Recently he has started talking about his “friends” and requesting to have them to play or go and visit them to play. He also on the whole has been managing to keep it together when he has his friends over and is so proud to tell his siblings he had his friend come to play. It is quite heart warming to see him interact with others his own age and have conversations with them.

10. Love

As he looks for more security at this stage of his life, I am having a lot more “huggles” as he likes to call them and time with him sitting on my knee. I especially love it when he has just woken up and is all warm and toasty from bed. So also on the plus side to this period of development is that I receiving a lot more physical affection.

This stage in a child’s life is definitely a challenging one and like all stages, I need to remind myself that this will too pass! In the mean time, I need to focus on choosing the right battles, removing points of conflict and helping him feel secure in his environment.

Can you recognise some of these characteristics in your three and a half year old?


  1. says

    We’ve been having trouble with our 3.5 yr old too. *sigh*

    I’ve also been told they (boys) get a surge of hormone release at this age which can make them more combative. Not sure if this is gospel truth, but hey its a theory.

  2. Rebecca says


    Im sitting here with tears in my eyes…. happiness of course, that someone has recognised the same behaviour in their 3.5yr old boy as I have…

    I did many a google searches on behaviour and 2.5 to 3.5 year olds and I was presented with ADD, ADHD and ODD!

    This post has just nailed it! THANKYOU SO MUCH

  3. says

    You could have described my son at that age. I note that now he goes through stages of equilibrium and the opposite but I don’t know if I could tie it down to his age.

    We also call them huggles.

  4. says

    Wow, this is almost EXACTLY the kind of behaviour we are seeing in our 3yr4mnth old. Thank you for laying it out so clearly, I am going to direct my husband to this post because it seems he is the one struggling the most to cope with the combative, whiny, crying, fall-to-the-floor dramatics and I think it will really help him to understand why its all happening.

  5. Lee L says

    did you sneakily pop over to my house before you wrote that…LOL!

    I have a boy who will be 4 in April. The whining is a big issue, as is correctly speaking and asking for things (ie May I please have, instead of Give Me or I want).

    With both situations I find getting to his level and making direct eye contact is key.

    For the wingeing – I simply have a no whingeing clause in my house, pure and simple. If a child is whingeing about wanting a particular thing, they simply do not get it until they calm down and request it nicely. My boy does know how to do that, but i think for him that the whinging is simpler or easier than thinking about the correct words to use, even though he does know how to say it. SO they get a warning of “I think I hear whingeing” with the direct eye contact and then I leave the child to ponder for second. 9 times out of 10 they calm down and use their manners ask. Our now 9 year old daughter was treated the same way, and now she nearly always displays very lovely manners with regard to requesting things, it is great to see, especially when some of her friends who are old enough to know better rarely say please or thank you, and make demands for things instead of requests – you would swear they are worse than my 3.5yr old at times!

    For the word useage, I just look at him blankly until the comes up with the correct words to nicely ask – and then give him a verbal reward for speaking correctly (“thank you for asking so nicely” etc)and then assist him with what he was wanting.

> What you will do
In the parenting post, why does the writer say she is getting more "huggles" from her son at this stage?

> Record excerpts
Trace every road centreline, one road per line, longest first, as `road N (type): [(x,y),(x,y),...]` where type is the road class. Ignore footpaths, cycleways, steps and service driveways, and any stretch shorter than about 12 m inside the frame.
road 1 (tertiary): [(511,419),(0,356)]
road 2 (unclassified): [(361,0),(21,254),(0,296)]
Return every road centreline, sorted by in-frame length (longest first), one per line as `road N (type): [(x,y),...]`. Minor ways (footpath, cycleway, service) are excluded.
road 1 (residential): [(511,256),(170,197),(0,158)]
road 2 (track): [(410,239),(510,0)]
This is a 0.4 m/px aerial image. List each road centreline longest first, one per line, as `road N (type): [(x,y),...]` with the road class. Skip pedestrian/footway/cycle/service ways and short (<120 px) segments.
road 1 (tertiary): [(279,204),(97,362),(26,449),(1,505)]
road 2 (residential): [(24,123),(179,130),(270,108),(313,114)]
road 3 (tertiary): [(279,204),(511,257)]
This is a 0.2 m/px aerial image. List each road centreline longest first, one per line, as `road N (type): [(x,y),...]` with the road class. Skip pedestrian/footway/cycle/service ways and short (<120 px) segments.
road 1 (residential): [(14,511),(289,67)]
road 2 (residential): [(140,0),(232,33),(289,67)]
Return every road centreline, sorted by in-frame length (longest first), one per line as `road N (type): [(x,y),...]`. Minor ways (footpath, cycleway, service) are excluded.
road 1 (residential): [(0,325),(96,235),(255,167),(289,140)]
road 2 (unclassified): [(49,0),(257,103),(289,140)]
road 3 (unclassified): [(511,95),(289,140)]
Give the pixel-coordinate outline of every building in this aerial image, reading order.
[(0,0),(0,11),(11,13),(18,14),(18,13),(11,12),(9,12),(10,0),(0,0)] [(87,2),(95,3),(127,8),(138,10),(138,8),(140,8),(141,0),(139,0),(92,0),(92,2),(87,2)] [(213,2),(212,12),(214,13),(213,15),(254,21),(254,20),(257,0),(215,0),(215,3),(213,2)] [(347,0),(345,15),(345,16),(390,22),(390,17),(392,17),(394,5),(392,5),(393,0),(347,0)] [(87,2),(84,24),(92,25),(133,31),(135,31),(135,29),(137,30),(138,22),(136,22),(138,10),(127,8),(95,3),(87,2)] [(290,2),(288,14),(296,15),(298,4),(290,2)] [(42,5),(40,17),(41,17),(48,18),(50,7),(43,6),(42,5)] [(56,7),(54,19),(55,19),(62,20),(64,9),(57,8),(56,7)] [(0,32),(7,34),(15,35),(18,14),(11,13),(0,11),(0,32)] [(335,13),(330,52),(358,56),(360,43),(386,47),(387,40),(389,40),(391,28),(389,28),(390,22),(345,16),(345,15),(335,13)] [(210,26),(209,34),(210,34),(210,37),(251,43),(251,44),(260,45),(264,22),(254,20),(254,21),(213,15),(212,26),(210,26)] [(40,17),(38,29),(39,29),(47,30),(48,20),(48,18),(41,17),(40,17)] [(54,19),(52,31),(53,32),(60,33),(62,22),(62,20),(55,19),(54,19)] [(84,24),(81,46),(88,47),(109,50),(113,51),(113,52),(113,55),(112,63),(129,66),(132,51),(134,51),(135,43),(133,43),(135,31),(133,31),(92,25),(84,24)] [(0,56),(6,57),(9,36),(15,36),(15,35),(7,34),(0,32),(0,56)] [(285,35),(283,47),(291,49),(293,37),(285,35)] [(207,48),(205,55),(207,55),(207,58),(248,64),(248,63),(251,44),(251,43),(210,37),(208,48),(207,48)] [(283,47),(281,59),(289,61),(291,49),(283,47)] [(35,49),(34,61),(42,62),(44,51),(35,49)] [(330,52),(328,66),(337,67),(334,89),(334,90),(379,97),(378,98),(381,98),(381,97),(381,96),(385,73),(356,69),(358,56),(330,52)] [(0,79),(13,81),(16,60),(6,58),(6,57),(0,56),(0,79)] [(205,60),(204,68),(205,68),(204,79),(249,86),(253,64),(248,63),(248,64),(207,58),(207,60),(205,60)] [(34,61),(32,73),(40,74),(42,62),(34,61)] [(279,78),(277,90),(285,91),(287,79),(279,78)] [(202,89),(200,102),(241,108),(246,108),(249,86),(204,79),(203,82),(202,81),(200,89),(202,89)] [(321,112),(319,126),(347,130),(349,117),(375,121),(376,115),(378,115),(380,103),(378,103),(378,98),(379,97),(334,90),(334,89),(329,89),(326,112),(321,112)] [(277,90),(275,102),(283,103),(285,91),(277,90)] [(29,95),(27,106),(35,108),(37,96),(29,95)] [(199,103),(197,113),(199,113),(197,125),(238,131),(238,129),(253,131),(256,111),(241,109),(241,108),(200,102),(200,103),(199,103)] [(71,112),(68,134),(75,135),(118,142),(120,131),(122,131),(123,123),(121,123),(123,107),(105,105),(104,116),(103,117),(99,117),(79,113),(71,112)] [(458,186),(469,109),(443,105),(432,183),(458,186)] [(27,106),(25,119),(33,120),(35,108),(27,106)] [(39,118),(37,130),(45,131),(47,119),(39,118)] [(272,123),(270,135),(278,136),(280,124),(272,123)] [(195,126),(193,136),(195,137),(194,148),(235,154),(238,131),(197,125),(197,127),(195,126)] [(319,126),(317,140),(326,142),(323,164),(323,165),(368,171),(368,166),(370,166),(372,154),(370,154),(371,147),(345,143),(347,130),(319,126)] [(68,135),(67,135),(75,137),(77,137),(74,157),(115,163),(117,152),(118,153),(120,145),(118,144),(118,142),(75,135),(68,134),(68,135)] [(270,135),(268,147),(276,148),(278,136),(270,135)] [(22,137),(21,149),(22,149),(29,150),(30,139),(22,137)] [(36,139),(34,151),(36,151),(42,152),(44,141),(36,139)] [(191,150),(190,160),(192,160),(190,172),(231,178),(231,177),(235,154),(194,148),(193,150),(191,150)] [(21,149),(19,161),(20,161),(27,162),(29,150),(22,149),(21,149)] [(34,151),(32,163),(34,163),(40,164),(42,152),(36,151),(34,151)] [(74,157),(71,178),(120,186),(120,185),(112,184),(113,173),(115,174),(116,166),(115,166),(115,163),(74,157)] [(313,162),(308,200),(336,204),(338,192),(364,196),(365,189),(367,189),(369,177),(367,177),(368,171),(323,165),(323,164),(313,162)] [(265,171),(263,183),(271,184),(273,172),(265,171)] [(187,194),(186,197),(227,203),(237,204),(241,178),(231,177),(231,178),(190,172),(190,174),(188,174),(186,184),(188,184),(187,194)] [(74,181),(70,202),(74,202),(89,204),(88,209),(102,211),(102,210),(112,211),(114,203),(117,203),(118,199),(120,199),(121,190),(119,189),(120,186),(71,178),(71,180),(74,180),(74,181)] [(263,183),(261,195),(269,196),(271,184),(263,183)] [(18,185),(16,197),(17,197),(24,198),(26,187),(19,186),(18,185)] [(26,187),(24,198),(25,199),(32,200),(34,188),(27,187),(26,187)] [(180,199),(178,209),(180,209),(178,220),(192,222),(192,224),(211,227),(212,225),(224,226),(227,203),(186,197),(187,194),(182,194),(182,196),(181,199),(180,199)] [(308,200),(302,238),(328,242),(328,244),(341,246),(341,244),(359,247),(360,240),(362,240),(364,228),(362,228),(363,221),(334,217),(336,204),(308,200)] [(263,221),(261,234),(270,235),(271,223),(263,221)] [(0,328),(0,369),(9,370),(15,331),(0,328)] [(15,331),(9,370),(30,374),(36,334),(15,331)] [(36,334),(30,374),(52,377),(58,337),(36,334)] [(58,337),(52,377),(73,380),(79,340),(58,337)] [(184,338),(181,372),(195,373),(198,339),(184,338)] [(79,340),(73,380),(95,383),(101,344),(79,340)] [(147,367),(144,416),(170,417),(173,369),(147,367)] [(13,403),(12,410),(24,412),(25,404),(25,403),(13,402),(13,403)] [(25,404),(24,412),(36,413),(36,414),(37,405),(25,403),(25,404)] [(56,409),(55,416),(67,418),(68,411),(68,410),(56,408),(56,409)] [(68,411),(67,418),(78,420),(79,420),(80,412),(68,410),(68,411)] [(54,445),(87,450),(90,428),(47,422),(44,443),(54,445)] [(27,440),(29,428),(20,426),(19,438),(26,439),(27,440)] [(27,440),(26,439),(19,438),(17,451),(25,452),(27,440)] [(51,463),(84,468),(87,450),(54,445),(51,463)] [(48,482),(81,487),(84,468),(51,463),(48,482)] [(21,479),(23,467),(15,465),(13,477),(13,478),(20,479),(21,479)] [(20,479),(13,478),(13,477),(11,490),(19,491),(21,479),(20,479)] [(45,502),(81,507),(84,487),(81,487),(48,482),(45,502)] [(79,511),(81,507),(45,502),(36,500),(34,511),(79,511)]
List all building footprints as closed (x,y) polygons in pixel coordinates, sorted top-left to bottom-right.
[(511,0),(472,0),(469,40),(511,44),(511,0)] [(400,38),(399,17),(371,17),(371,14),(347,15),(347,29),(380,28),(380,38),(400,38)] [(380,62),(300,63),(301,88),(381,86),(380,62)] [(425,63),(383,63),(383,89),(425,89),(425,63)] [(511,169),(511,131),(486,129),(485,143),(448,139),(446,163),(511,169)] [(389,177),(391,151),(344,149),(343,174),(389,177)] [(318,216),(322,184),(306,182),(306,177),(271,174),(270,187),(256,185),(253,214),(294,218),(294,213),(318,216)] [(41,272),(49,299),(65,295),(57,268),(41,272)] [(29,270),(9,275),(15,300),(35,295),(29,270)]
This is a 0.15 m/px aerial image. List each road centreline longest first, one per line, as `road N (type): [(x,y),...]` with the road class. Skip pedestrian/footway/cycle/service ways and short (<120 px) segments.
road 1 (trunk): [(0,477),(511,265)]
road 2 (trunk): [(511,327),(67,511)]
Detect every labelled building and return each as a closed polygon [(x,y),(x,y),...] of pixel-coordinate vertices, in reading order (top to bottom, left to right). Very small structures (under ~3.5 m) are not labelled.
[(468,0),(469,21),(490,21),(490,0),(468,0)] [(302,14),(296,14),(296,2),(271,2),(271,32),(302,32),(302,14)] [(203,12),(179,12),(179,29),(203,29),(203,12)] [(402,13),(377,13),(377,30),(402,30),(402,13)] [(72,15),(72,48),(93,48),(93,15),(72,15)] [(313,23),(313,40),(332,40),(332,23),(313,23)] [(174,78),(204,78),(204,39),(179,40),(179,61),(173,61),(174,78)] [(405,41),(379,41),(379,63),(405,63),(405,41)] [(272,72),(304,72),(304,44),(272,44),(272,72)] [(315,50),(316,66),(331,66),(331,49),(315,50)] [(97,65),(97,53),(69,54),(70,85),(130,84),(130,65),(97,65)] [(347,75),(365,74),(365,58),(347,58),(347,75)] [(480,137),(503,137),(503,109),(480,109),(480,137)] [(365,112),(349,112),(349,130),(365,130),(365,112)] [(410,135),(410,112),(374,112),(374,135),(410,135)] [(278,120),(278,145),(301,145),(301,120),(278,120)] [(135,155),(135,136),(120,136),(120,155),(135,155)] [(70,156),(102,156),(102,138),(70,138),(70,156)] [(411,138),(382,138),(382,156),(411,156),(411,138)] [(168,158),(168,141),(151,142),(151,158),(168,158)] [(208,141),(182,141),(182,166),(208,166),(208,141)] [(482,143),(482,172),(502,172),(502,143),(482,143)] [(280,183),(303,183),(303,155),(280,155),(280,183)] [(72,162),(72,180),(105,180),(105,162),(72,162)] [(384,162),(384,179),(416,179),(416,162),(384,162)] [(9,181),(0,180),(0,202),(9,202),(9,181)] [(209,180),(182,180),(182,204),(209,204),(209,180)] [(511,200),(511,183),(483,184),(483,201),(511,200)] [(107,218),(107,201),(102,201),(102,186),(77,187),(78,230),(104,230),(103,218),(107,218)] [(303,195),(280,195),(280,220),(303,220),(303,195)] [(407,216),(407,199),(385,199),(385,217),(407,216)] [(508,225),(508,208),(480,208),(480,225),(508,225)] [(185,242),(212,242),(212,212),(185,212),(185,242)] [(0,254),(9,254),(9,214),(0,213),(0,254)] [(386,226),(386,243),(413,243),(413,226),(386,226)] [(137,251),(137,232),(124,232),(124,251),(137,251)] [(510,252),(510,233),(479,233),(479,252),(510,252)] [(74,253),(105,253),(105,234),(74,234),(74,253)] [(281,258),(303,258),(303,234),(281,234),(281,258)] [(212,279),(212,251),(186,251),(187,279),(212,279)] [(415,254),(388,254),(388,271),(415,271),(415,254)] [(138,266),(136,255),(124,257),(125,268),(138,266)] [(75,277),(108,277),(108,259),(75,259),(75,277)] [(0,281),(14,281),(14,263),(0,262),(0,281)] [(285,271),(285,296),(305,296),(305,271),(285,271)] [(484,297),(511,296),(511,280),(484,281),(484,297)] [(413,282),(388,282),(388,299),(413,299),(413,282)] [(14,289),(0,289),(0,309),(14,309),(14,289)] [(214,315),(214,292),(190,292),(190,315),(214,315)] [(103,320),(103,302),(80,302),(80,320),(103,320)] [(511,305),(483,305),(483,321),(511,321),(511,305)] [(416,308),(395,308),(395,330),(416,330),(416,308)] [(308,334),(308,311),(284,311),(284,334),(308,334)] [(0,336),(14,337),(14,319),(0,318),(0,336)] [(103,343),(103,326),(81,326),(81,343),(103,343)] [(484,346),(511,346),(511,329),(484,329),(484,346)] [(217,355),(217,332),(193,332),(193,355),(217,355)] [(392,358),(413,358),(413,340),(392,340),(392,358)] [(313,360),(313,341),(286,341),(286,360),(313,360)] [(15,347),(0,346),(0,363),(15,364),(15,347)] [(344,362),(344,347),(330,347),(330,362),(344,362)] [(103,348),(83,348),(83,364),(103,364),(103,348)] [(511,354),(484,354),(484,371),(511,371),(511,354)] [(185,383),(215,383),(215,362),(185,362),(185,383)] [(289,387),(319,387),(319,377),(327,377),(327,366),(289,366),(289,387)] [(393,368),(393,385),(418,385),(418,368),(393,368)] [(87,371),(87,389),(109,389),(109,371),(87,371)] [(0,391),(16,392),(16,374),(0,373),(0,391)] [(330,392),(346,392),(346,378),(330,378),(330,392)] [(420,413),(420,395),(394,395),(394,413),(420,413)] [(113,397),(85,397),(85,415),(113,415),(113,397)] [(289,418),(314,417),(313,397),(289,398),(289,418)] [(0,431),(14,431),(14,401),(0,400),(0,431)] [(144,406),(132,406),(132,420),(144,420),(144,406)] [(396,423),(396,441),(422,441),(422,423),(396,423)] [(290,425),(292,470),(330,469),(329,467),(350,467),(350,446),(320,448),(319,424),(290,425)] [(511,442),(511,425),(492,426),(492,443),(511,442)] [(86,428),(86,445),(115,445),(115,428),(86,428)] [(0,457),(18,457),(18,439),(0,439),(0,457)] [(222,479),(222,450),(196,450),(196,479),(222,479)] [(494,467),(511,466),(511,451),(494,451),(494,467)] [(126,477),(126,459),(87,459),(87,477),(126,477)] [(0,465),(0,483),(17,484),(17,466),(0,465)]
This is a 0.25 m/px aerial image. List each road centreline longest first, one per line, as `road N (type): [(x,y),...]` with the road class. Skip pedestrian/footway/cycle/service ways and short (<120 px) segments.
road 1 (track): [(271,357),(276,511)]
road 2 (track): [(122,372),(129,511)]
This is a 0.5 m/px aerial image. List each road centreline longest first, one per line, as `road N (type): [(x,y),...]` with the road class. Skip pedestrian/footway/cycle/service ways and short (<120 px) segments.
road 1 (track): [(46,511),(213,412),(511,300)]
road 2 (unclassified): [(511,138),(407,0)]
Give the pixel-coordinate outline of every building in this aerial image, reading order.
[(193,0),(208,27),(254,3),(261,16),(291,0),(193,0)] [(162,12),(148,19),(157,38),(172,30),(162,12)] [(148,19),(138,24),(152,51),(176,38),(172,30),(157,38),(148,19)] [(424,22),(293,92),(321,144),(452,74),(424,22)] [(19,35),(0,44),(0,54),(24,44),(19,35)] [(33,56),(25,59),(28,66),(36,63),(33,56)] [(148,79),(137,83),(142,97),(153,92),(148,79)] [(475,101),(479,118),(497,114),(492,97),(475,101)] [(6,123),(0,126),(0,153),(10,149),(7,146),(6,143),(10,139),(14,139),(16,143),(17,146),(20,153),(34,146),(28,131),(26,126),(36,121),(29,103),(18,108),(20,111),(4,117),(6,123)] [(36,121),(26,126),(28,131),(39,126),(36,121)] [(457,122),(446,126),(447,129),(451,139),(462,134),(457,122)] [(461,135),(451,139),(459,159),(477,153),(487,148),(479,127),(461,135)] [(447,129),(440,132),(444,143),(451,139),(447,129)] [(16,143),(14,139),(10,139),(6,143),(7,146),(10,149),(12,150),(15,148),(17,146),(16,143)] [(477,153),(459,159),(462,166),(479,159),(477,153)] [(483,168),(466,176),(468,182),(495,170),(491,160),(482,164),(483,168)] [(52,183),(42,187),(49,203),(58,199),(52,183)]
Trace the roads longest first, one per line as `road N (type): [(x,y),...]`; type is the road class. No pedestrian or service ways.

> Exercise solution
He is looking for more security at this stage of his life, so he wants more hugs and more time sitting on her knee. She counts this extra physical affection as a plus of this period of development.